Given data:

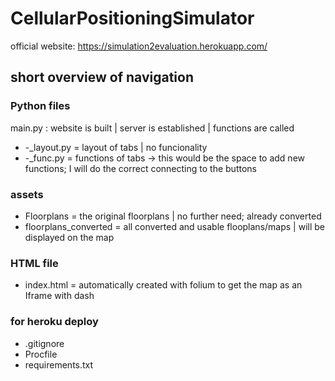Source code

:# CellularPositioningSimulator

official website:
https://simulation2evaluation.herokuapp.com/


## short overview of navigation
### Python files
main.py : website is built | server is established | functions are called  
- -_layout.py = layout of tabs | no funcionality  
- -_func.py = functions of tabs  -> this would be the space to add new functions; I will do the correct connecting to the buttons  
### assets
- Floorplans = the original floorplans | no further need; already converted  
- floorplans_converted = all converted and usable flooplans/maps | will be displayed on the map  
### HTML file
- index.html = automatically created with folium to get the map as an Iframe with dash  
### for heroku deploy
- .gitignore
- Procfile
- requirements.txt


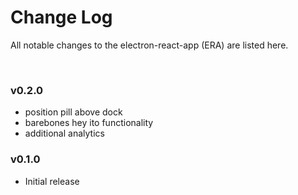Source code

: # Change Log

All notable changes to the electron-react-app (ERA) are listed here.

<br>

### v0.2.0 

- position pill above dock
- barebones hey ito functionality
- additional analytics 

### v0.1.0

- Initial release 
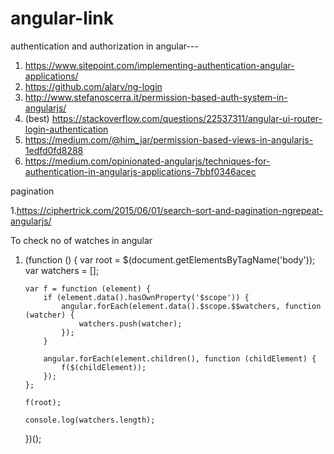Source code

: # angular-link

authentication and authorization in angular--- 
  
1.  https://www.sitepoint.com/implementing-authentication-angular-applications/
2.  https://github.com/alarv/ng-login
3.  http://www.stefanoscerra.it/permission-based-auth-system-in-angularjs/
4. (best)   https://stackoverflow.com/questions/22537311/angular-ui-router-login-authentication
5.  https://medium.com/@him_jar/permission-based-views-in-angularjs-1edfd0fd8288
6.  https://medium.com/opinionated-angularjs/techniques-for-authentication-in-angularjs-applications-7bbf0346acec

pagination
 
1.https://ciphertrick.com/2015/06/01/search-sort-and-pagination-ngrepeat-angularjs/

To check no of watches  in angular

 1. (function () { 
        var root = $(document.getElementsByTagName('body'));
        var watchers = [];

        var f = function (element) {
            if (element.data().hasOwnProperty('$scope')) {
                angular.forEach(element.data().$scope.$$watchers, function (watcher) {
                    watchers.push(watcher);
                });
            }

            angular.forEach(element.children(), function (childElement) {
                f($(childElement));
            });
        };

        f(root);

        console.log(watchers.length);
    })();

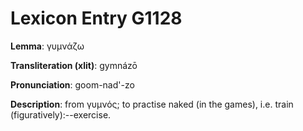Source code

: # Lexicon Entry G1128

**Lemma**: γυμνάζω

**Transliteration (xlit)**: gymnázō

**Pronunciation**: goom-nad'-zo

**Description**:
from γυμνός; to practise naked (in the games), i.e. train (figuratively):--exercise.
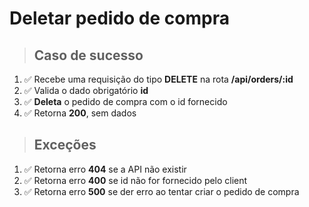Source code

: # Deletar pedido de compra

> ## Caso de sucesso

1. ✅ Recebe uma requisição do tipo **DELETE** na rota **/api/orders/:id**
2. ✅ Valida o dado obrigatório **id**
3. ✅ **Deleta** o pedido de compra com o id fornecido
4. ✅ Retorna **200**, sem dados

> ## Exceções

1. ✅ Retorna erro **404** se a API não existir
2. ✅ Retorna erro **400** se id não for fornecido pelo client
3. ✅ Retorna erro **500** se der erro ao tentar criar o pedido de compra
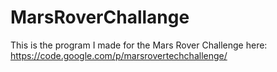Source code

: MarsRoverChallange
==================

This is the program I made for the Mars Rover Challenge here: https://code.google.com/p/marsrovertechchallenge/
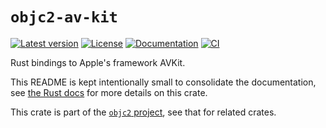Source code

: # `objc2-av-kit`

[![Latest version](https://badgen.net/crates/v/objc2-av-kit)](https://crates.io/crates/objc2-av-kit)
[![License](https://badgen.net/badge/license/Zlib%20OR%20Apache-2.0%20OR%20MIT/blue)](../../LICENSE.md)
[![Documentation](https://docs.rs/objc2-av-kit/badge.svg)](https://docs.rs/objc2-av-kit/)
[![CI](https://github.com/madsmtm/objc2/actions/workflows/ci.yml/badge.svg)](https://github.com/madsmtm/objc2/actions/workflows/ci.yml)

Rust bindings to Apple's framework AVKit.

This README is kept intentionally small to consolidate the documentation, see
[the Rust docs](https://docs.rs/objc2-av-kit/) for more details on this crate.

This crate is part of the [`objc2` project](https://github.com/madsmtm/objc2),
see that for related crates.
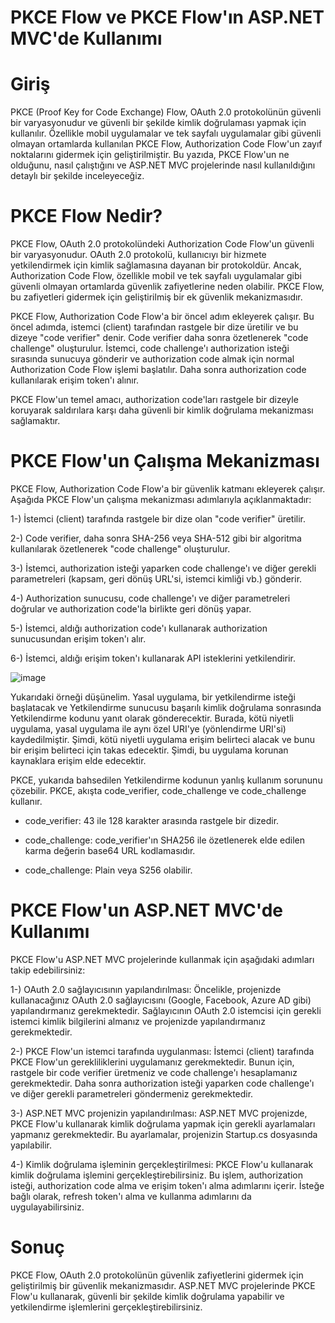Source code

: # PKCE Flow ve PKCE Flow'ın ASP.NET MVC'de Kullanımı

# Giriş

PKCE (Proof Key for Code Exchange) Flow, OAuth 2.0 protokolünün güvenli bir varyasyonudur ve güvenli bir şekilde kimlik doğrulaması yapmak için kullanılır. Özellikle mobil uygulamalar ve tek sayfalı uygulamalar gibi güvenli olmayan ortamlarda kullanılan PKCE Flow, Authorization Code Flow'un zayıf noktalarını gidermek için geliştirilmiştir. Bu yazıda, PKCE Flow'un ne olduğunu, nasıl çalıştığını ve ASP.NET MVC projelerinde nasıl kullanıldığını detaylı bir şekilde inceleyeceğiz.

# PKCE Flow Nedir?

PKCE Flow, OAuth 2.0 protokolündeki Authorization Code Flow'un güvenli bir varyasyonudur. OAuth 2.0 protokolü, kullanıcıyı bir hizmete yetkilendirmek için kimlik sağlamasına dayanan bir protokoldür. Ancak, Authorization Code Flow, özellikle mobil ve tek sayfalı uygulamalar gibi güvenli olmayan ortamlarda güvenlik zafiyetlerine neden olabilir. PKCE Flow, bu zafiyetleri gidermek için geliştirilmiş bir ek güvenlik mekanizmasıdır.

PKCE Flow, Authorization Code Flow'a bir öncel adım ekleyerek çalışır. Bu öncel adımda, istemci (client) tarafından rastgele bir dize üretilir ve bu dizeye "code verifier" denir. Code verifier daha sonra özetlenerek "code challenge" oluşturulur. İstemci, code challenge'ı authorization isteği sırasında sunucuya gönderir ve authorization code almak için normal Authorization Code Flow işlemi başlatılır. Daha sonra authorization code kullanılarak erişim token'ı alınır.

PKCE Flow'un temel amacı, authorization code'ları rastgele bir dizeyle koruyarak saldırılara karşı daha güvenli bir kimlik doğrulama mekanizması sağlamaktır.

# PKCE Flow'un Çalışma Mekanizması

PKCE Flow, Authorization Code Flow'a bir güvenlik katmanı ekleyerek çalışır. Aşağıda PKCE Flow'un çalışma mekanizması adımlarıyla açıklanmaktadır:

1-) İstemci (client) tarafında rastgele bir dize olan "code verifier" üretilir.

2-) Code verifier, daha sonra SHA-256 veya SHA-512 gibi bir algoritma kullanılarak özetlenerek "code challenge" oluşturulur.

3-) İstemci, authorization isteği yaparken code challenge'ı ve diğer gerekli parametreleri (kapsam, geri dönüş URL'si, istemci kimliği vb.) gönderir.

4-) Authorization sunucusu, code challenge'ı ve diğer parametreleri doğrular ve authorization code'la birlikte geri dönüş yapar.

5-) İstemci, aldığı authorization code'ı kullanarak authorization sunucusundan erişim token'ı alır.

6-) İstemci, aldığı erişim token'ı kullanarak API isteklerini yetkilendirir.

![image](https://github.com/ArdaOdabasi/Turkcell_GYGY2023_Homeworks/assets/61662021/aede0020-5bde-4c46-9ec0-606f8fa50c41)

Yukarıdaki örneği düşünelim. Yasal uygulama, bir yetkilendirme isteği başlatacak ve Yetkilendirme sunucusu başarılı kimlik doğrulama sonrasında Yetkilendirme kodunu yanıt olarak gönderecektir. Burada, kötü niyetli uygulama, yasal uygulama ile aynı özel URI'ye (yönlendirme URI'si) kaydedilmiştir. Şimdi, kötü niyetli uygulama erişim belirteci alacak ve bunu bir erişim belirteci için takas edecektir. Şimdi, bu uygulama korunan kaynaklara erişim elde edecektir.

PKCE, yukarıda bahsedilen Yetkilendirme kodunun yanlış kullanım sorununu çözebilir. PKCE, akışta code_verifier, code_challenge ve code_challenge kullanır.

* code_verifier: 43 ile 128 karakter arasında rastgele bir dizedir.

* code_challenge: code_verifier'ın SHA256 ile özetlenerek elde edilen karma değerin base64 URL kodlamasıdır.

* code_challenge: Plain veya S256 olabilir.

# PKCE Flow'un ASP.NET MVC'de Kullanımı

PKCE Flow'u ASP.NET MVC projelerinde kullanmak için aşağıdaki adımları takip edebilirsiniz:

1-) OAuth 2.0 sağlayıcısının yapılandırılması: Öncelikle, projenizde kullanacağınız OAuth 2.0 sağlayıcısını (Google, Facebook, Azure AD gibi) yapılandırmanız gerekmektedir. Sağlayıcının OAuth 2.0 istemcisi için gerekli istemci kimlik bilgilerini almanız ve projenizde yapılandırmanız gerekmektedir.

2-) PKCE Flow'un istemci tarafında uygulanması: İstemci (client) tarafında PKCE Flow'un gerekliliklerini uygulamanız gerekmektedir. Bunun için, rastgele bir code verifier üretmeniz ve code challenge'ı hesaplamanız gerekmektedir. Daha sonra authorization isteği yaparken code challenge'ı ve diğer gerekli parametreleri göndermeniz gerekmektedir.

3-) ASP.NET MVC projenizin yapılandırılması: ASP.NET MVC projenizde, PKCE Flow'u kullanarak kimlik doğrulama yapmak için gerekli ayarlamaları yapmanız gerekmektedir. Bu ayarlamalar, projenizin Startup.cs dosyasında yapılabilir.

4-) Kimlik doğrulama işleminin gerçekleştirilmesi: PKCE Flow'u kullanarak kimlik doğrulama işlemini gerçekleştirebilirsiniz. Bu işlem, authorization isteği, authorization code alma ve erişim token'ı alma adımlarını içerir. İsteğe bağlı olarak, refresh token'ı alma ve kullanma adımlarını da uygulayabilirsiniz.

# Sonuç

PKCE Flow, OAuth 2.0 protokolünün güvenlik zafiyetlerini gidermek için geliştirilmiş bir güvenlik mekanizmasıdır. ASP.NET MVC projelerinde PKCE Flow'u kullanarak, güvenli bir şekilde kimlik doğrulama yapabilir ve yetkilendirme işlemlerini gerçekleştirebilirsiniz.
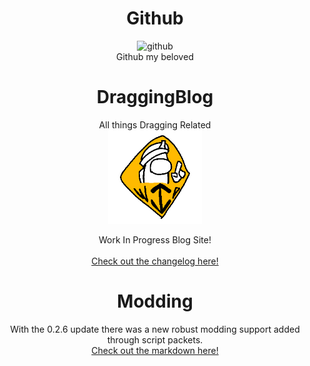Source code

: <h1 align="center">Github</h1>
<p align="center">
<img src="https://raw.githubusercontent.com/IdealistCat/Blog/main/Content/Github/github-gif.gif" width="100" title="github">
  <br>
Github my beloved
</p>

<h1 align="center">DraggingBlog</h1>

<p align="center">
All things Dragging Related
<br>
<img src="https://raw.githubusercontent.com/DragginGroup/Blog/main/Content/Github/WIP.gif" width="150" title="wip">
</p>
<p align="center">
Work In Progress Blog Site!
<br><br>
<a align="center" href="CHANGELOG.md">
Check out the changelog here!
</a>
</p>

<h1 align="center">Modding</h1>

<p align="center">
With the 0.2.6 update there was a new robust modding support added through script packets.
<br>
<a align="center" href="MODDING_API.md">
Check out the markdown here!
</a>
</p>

Task prompt:
From the line containing "Github my beloved" through the last line of the entries above, print every line exactly, including both ends, and nothing else.

Exercise solution:
Github my beloved
</p>

<h1 align="center">DraggingBlog</h1>

<p align="center">
All things Dragging Related
<br>
<img src="https://raw.githubusercontent.com/DragginGroup/Blog/main/Content/Github/WIP.gif" width="150" title="wip">
</p>
<p align="center">
Work In Progress Blog Site!
<br><br>
<a align="center" href="CHANGELOG.md">
Check out the changelog here!
</a>
</p>

<h1 align="center">Modding</h1>

<p align="center">
With the 0.2.6 update there was a new robust modding support added through script packets.
<br>
<a align="center" href="MODDING_API.md">
Check out the markdown here!
</a>
</p>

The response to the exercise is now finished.